I have digested so many holy words, lived by so many different creeds, reached so many different stages of insight and purification, that I have become conditioned by goodness and sacredness. It has become a thick covering of frozen snow, blocking me, holding me still against the rapid current of existence. I have been a seeker, par excellence, but quite suddenly, after digesting the final teachings of the Buddha, my stomach is full. I am replete. Now I will look no further, will not tie myself to anything or anyone. Every day my task is to get to know myself, to listen to my own wisdom beyond the noise of conditioning and indoctrination.
I no longer tell people of my missionary zeal. I no longer separate myself away aggressively, making myself different to others, thrusting myself on to a sanctimonious pedestal, creating competition and unrest. I will no longer abdicate my responsibility to be completely empty, utterly empty in silence and stillness. I will take no more paths because I am certain that the truth is right here and now in me. My spirit is concrete, eternal, pulsing with universal energy. Why do I need to be taught how to live my true nature as an energic being among the millions in all the universes. Only I can know me directly; everything outside is a superimposition – I mould myself to fit for various egocentric reasons: to please others, to ascend up the ladder of enlightenment; to unconsciously enjoy the admiration of others; to be seen to be holy and good, etc. But none of these reasons is honest because they are pinned to a synthetic question; all questions separate us, making for interpretations, for versions.
When I am completely honest, I am not separate. My self disappears, frittered away from fingertips on a breeze, and I start to flow into the great sacred stillness, the silence, and I smile. This is absolutely all I need. I feel that this is my djang. Australian aboriginals live highly structured lives based on ancient ways imparted by the Great Mother Nature when she created the phenomena to decorate Father Earth’s surface with. They live each moment conscious of all the bounty and balances provided by the Great Mother, making no concepts, having no beliefs, just being indisputably. There are no questions. There are no separations.

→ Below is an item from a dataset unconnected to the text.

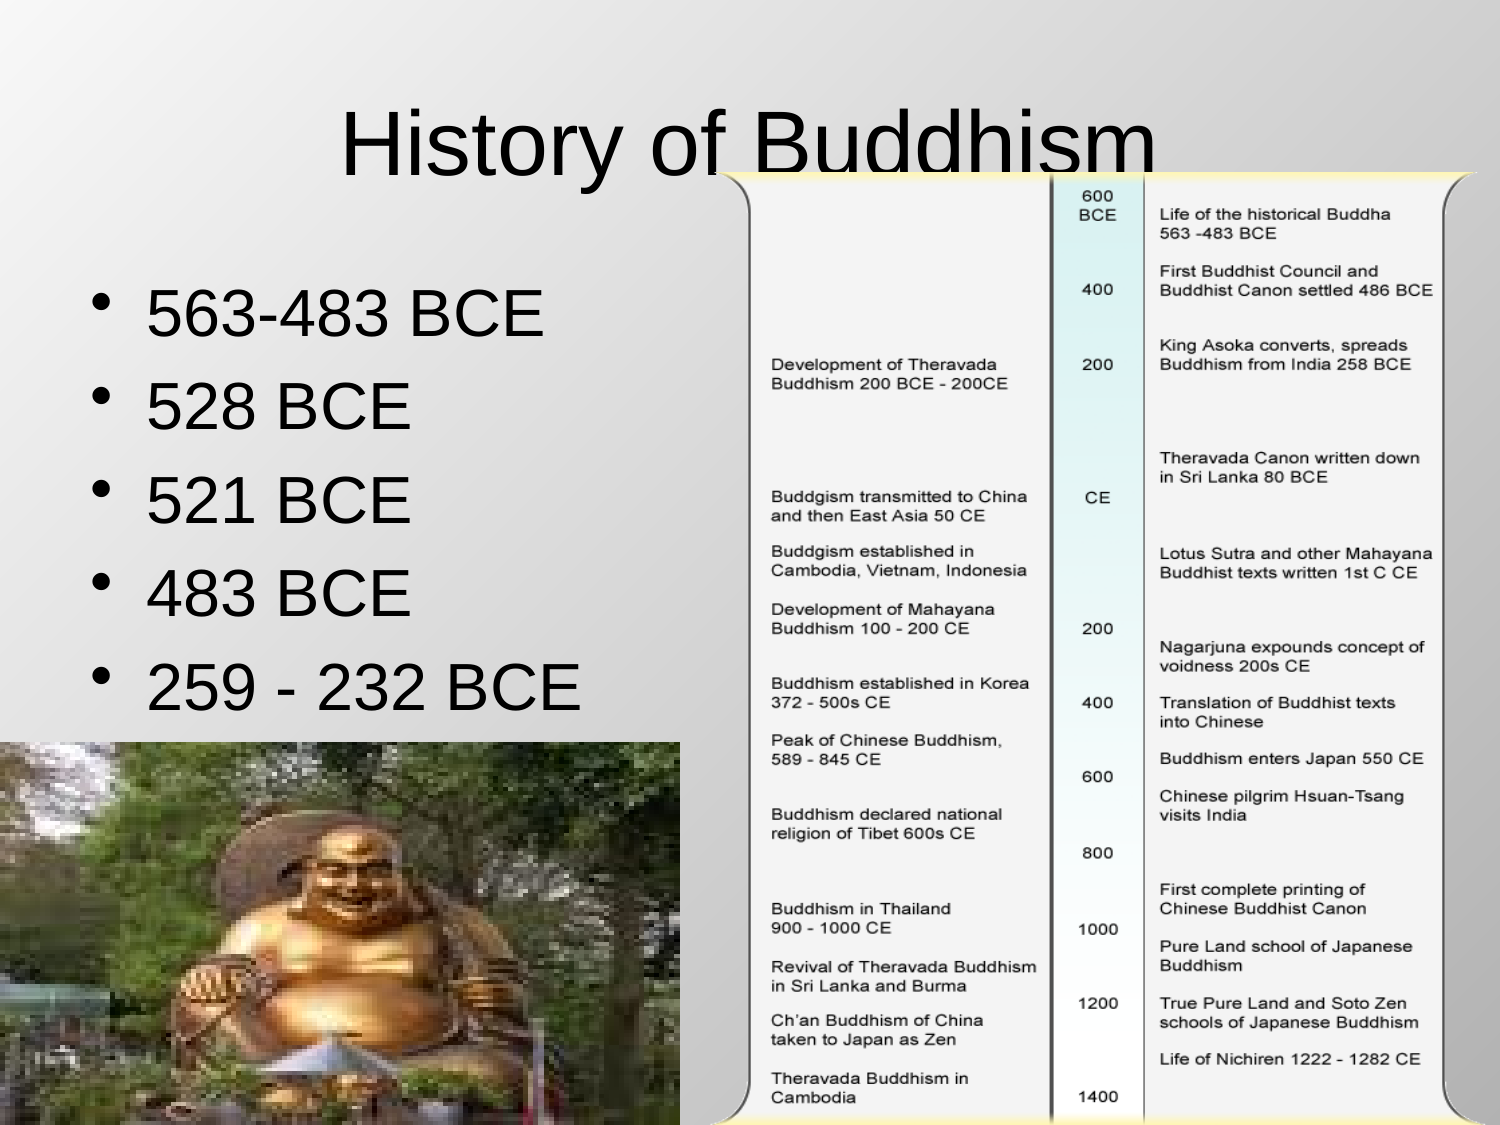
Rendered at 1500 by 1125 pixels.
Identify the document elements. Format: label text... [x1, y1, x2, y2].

So, they live in complete harmony with land forms, creatures and weather, longing for their djang, their death. The djang is the climax of their human lives. It means that they have learned all they needed to and no longer need the vessel of their body to shelter their spirit. So, the body is discarded and burned, and at that moment of glorious djang, the spirit is released into the great night sky. They leave behind bones which are impregnated with their personal wisdom as their inheritance. Their spirits travel on into the sky, and as they travel they stop to make a small campfire to warm themselves and cook a little food.
Needless to say, I will update this biography as events occur and there are changes.